E quale modello di legge elettorale sarebbe disposto a votare?

Io sono stato sul palco della Leopolda per tanti anni invocando una legge con la quale le coalizioni si formano prima e non dopo il voto e gli elettori scelgono tra le proposte di Governo più credibili. Si tratta di un modello maggioritario costruito attorno a un bipolarismo tra coalizioni. Ma è evidente che fin quando il PD non ha chiaro se l’idea di coalizione che vuole costruire è con i populisti di Di Maio o con i riformisti come noi, Calenda e la Bonino, c’è un problema di sostanza.

Come giudica la legge di bilancio del Governo? C’è qualche misura che è riuscita a convincerla?

Io ho presentato diversi emendamenti perché alcune proposte che secondo me sono meritevoli di attenzione andrebbero modificate. Mi riferisco alla riduzione di cinque miliardi del cuneo fiscale. Invece che una riduzione del cuneo generalizzata che produce benefici poco significativi in una platea molto ampia, noi proponiamo di detassare al 100% il lavoro agli under 24 e del 50% ai lavoratori under 30. Perché ci sono dati che parlano molto chiaro: le prime 35 mila pensioni erogate con Quota100 cubano un assegno medio di 1850 euro. Lo stipendio medio della metà degli under 30 in Italia è di 890 euro. C’è un’emergenza sulla solidità degli stipendi dei più giovani. Quindi cerchiamo di prendere un provvedimento del Governo e indirizzarlo verso una maggiore efficacia. Ma questo è uno dei pochi casi, perché nel complesso questa manovra è una delusione profondissima per chi prendendo sul serio le intenzioni di discontinuità del PD e di Renzi aveva pensato di non vedere gli stessi provvedimenti della manovra dell’anno precedente, cioè Reddito di Cittadinanza e Quota100. Confermando quei provvedimenti questa coalizione dimostra che di lavoro e giovani se ne occupa solo nei convegni, mentre nei provvedimenti di Governo se ne dimentica in maniera evidente. Se si trovano 20 miliardi per mandare in pensione qualche migliaio di italiani in più e non si trovano per garantire cura, lavoro e sapere allora vuol dire che c’è un problema di identità nel centro sinistra italiano.

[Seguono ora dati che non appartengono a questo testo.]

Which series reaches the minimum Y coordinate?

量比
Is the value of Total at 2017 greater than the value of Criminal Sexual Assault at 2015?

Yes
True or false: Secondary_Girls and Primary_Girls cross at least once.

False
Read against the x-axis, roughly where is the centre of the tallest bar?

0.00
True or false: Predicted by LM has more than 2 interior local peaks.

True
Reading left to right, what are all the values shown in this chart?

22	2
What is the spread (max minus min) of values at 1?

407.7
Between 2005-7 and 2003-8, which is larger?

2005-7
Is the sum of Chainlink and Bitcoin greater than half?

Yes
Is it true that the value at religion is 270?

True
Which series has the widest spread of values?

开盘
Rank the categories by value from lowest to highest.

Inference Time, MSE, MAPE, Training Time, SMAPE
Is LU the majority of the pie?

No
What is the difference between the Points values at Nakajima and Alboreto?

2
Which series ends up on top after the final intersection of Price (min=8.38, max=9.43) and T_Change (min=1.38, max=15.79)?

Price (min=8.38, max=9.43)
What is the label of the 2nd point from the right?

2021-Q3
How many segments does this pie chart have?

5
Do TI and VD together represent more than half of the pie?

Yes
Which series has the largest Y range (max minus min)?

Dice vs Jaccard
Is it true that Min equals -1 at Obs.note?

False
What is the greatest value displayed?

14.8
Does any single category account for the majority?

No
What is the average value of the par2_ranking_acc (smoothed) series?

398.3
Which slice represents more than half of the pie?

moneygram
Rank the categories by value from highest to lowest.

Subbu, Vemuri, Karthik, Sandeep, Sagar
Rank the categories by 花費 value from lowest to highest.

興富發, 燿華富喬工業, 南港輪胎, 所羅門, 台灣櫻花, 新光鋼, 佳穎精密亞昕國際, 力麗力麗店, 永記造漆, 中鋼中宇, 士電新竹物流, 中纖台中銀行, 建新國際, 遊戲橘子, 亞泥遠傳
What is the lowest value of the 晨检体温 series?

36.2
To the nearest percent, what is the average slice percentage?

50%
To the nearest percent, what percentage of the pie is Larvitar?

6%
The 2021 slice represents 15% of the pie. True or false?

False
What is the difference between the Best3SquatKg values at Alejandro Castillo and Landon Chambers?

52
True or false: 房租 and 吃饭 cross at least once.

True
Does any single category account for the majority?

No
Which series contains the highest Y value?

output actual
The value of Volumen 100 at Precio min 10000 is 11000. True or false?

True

Le responsabilità del caso Ilva pesano di più su ArcelorMittal o sul Governo?

Sul caso Ilva ci sono responsabilità precise e oggettive. Mittal ha la responsabilità dell’azione che ha fatto, cioè notificare l’abbandono del sito. Il governo ha la responsabilità di avere costruito le condizioni perché questo avvenisse. Questo non è più oggetto di contenzioso politico, ormai ci sono interpretazioni precise circa il fatto che questo balletto sullo scudo penale rappresenta un cambio di normativa con modifiche sostanziali alle condizioni a cui ArcerolMittal si trovava ad intervenire. Questo cambio di normativa – perché le cose sono avvenute con emendamenti alle leggi – ha certamente consentito ad ArcelorMittal di fare con più disinvoltura ciò che forse era nelle sue intenzioni, ma l’errore del Governo e della maggioranza è evidente e macroscopico. A maggior ragione perché in questi mesi Mittal non è rimasto fermo. Sono iniziati alcuni interventi di bonifica ambientale e ora con questo pasticcio del Governo non si ferma solo la produzione, ma anche gli interventi compensativi.